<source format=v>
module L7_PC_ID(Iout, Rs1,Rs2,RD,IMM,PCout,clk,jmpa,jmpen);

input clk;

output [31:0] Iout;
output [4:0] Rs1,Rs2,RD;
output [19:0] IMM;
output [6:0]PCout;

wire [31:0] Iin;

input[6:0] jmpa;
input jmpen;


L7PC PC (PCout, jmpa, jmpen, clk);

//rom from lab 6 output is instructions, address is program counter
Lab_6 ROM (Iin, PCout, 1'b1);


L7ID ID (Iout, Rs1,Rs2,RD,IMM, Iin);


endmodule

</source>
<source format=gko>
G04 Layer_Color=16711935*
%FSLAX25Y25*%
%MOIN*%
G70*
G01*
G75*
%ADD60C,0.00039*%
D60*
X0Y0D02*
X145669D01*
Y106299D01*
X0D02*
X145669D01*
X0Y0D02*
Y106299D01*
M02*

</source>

══════════

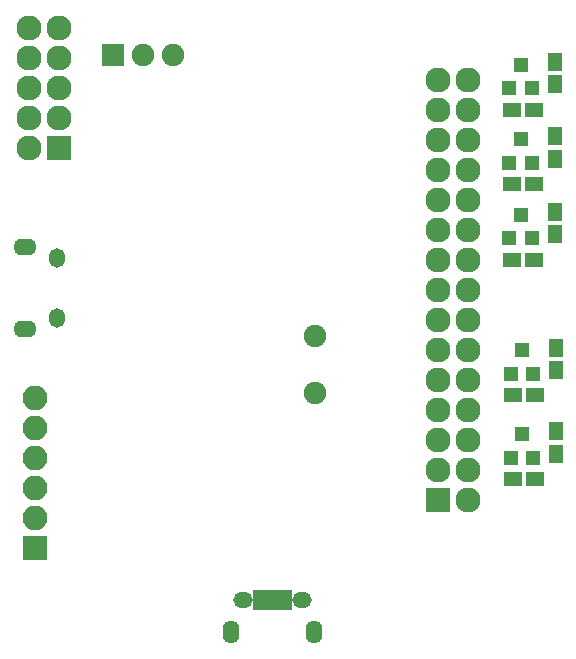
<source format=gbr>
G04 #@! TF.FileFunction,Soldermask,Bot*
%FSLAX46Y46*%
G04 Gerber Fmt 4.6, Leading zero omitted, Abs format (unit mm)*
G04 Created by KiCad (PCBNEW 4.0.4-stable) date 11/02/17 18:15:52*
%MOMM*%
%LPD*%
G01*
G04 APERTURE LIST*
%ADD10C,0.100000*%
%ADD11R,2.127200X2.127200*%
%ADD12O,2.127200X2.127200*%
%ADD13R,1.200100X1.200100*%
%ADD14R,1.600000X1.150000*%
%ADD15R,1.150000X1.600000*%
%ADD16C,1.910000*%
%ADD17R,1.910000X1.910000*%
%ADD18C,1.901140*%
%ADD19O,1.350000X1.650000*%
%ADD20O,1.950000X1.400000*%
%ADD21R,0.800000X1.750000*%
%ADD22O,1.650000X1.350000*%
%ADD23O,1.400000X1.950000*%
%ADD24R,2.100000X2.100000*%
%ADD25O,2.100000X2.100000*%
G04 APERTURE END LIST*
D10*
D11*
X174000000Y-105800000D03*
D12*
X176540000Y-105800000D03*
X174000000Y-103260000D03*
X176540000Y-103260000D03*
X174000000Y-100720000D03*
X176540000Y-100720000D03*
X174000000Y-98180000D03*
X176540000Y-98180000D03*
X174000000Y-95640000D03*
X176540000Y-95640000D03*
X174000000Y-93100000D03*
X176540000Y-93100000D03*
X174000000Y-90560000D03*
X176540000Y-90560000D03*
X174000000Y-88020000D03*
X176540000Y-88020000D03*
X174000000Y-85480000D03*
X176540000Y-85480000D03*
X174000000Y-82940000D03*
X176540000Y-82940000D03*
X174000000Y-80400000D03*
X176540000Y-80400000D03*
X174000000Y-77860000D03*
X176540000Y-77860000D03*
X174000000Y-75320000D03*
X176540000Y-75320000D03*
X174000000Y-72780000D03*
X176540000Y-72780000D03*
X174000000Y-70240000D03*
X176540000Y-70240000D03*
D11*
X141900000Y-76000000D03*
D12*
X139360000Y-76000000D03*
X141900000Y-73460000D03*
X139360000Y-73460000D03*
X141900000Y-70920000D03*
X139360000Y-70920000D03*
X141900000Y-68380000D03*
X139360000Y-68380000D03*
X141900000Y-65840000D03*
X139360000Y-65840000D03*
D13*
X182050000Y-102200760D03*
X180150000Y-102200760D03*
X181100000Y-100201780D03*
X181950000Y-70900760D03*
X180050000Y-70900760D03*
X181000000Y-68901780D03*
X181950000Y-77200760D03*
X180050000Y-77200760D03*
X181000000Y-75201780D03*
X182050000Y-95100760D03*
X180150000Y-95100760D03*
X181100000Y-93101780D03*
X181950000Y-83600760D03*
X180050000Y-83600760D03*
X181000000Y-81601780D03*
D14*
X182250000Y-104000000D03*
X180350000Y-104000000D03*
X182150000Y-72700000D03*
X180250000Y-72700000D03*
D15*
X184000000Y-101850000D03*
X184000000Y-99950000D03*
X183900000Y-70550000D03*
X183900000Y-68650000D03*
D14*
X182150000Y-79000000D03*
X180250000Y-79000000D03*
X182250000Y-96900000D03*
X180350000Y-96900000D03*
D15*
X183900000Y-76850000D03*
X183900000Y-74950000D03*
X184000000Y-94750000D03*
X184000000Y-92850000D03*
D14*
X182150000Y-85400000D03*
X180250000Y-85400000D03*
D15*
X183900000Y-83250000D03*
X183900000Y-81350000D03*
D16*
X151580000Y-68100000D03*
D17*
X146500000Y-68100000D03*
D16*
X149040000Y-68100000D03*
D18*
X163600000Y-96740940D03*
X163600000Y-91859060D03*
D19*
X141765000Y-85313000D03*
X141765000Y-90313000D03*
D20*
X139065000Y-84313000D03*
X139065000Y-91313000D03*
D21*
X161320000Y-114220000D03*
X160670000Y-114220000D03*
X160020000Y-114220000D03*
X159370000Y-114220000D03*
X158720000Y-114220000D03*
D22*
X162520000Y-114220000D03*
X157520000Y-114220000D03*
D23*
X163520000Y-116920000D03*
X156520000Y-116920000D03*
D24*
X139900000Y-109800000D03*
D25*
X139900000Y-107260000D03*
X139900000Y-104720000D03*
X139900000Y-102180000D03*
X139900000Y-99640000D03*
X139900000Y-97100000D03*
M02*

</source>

══════════

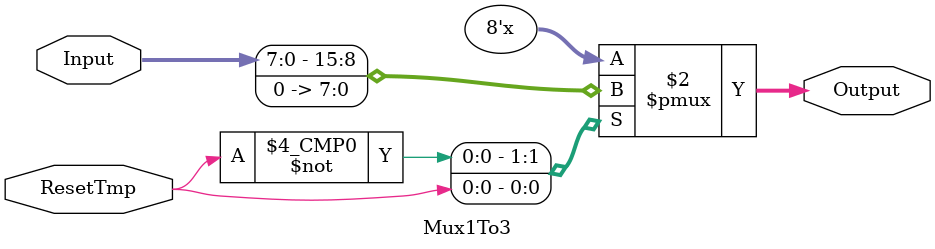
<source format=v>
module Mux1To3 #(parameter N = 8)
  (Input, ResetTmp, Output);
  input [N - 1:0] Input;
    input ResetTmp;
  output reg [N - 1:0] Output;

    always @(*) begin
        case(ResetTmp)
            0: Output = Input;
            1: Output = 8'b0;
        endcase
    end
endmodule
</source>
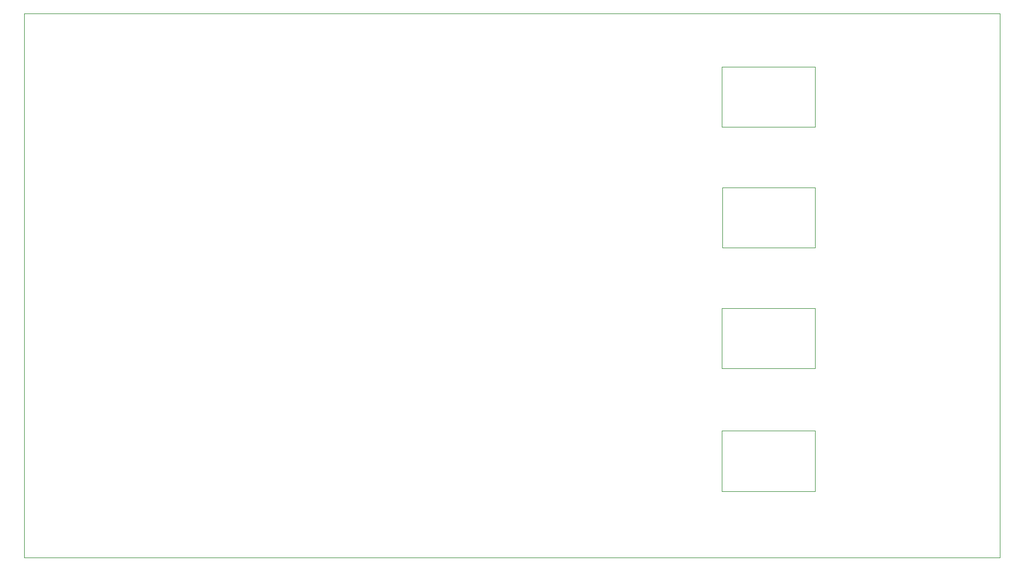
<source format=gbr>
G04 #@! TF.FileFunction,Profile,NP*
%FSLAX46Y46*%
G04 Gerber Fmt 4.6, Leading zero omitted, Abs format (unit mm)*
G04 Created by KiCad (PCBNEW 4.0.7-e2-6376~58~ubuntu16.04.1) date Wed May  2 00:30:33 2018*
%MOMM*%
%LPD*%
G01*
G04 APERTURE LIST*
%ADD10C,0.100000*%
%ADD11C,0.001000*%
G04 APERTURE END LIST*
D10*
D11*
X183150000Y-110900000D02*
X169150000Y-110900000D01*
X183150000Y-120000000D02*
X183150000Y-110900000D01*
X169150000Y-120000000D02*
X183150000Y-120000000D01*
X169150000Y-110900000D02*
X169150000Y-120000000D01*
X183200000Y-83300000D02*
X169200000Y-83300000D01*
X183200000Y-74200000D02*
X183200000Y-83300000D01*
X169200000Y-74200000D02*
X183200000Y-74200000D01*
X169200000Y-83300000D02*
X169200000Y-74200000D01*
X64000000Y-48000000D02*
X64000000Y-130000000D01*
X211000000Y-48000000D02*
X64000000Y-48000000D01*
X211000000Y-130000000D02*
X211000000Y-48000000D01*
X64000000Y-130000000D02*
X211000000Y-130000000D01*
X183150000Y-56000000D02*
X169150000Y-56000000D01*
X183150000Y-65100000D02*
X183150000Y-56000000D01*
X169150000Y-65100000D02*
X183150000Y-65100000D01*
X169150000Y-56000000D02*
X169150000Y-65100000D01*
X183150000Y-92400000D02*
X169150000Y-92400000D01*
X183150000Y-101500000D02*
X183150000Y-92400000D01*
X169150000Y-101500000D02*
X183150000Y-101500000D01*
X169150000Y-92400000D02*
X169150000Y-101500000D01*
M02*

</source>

══════════

- **DIRECTIVE**
Only lines holding the word "ResetTmp" belong in the answer; copy each one from the material.

- **TASK RESULT**
  (Input, ResetTmp, Output);
    input ResetTmp;
        case(ResetTmp)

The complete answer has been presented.